17.07.2008
Ohne Netz wird nichts gefangen

Es ist eine Binsenweisheit, dass für die breite Nutzung des mobilen Internets sowohl bei den Privaten als auch im Business-Sektor der Netzausbau eine zentrale Rolle spielt. Nicht umsonst haben sechs große und ambitionierte Mobilfunkkonzerne im Jahr 2000 zusammen fast 50 Milliarden Euro für die UMTS-Lizenzen ausgegeben.

Mit dem wesentlich langsameren GSM-Standard, selbst mit den deutlich schnelleren HSCSD oder GPRS, war letztlich kein Blumentopf im Bereich mobiles Internet zu gewinnen. Erst UMTS und die darauf aufbauenden schnelleren Varianten schufen hierfür die notwendige Infrastruktur für das mobile Internet. Trotzdem sollte darauf verwiesen werden, denn gerade hier ist noch lange nicht alles so, wie es sein sollte.

Ohne UMTS / HSDPA läuft nichts
Zunächst einmal muss klar sein, dass es nicht ein Netz gibt, sondern mehrere.

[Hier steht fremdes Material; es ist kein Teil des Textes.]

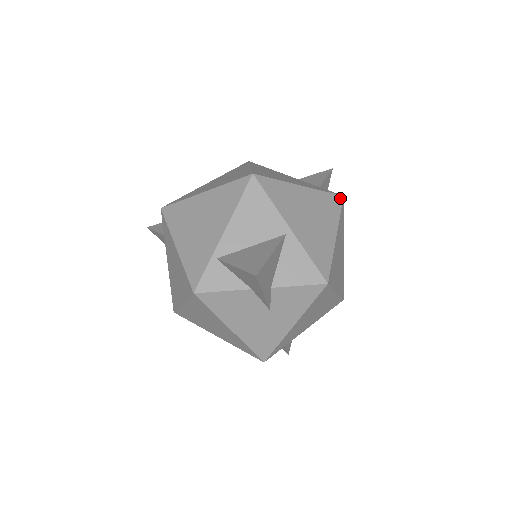
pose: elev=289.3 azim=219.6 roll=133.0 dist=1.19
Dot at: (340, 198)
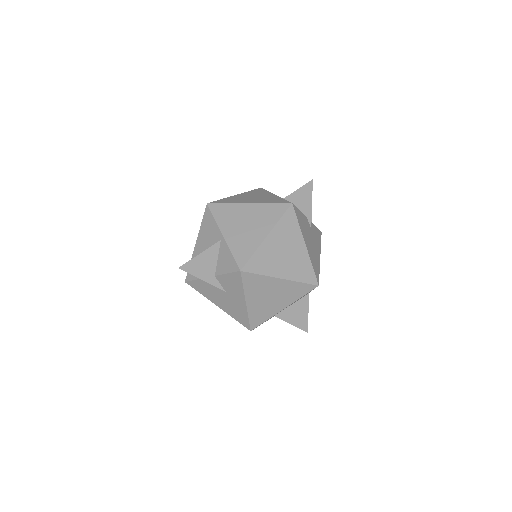
Dot at: (287, 205)
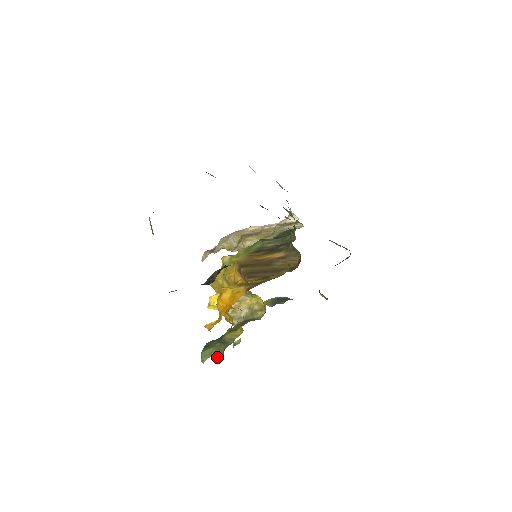
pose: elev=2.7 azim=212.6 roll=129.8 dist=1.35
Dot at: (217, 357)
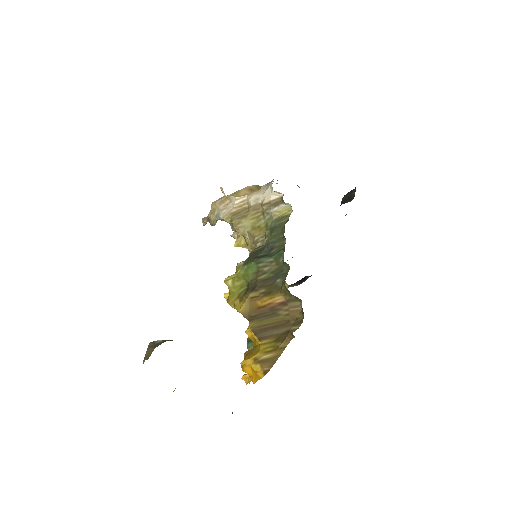
Dot at: occluded
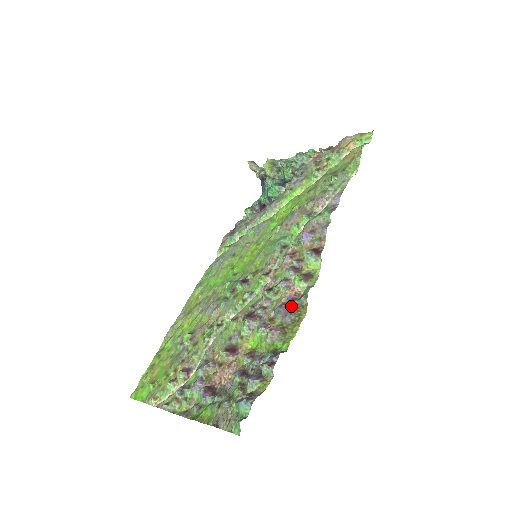
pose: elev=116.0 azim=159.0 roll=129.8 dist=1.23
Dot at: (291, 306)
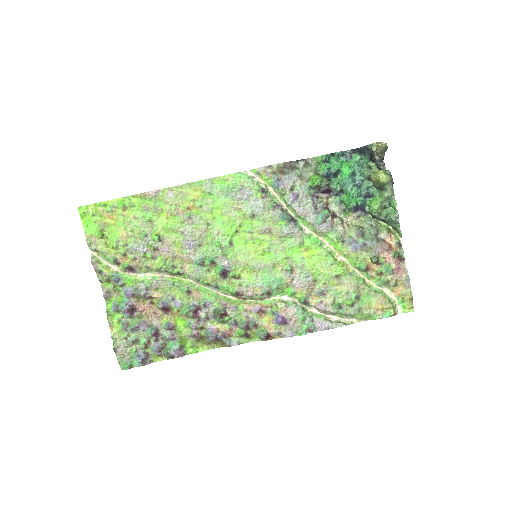
Dot at: (218, 340)
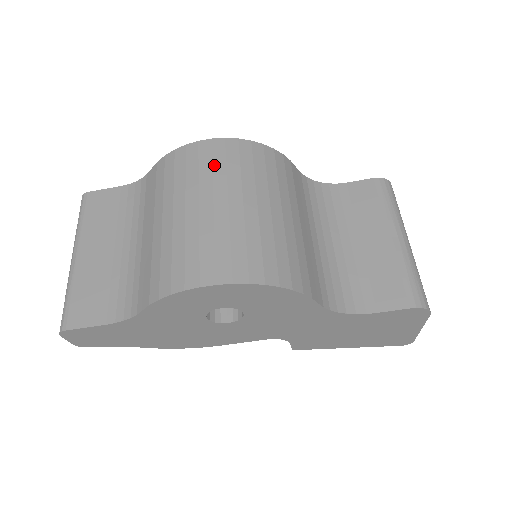
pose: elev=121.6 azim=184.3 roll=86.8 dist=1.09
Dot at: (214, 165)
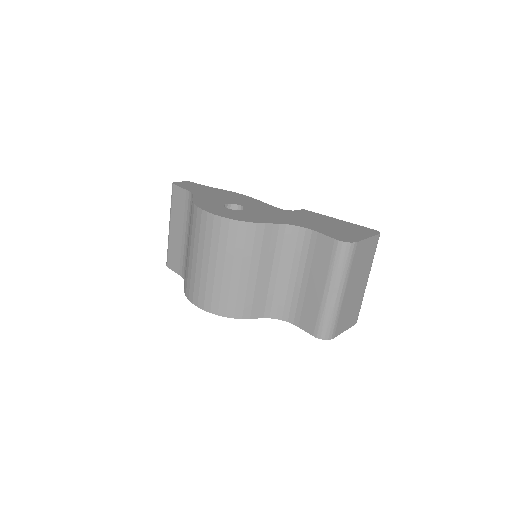
Dot at: (206, 234)
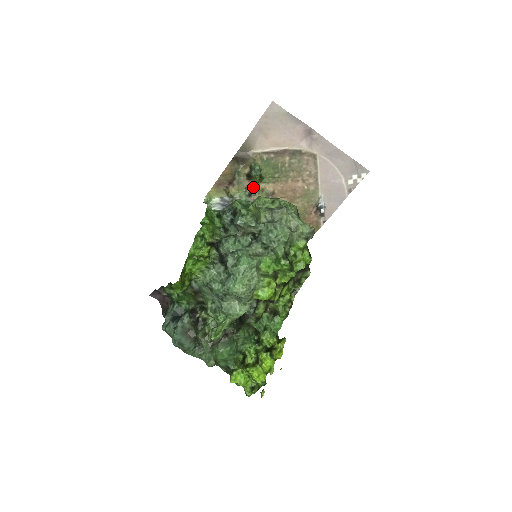
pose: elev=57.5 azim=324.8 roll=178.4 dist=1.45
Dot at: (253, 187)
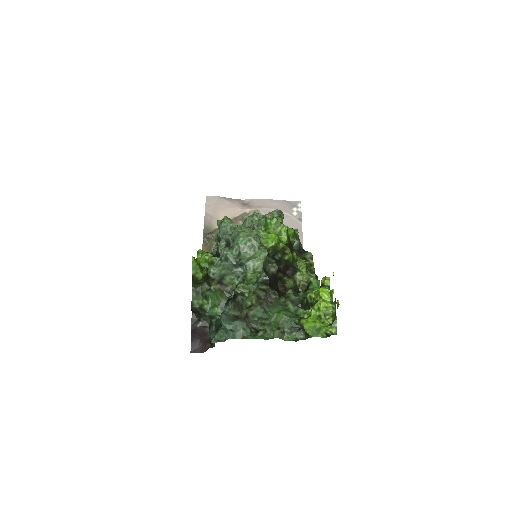
Dot at: occluded
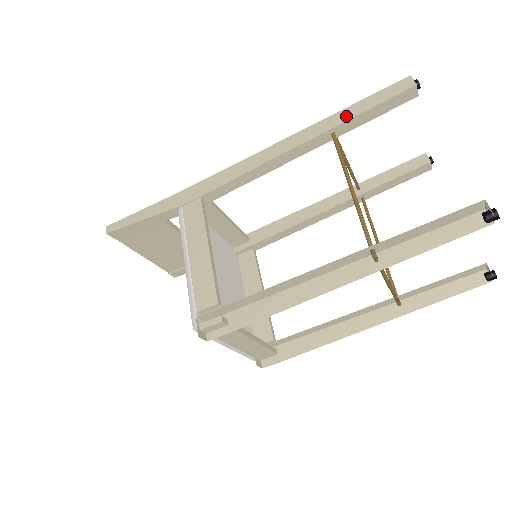
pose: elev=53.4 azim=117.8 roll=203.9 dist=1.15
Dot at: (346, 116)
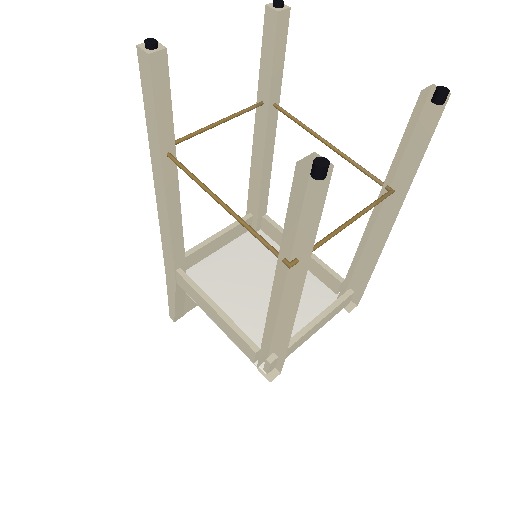
Dot at: (154, 136)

Natürlich bezieht sich das auf die vier großen Mobilfunk-Anbieter T-Mobile, o2, Vodafone und E-Plus, die jeweils eine UMTS-Lizenz besitzen.

Hier ist der Netzausbau trotz der jahrelangen Bemühungen noch immer nicht überall vollendet worden. Das gilt erst recht für HSDPA, die wesentlich schnellere Variante, mit der das Geschwindigkeitsniveau von DSL erreicht werden kann.

Ohne das ist die Nutzung des mobilen Internets aber nur ein wenig vergnügliches Vergnügen und trotzdem sind die Unterschiede zwischen den Anbietern groß. HSDPA wird nicht von allen und erst recht nicht in der höchsten Geschwindigkeit angeboten.

Löcher im Netz
Selbst innerhalb des Netzes eines Anbieters muss damit gerechnet werden, dass man zwischenzeitlich in die Mobilfunk-Steinzeit (GSM) zurückgeworfen wird. Die Abwärts-Kompatibilität von UMTS-Geräten ist nur ein schwacher Trost, wenn sich die Geschwindigkeit beim Zugriff auf das Internet von HSDPA auf GSM-Niveau zurückschraubt. Immerhin kann man in Ballungszentren und bei wichtigen anderen Infrastrukturen (Bahn, Flughäfen usw.) auf UMTS mittlerweile zählen.

Sind Löcher im Netz beim Herunterladen von Inhalten aller Art (Spiele, Musik, Filme usw.) noch verkraftbar, gilt das nicht für Life-Ereignisse, wie Fußball-Spiele oder andere Sportübertragungen, sofern diese davon beeinträchtigt werden.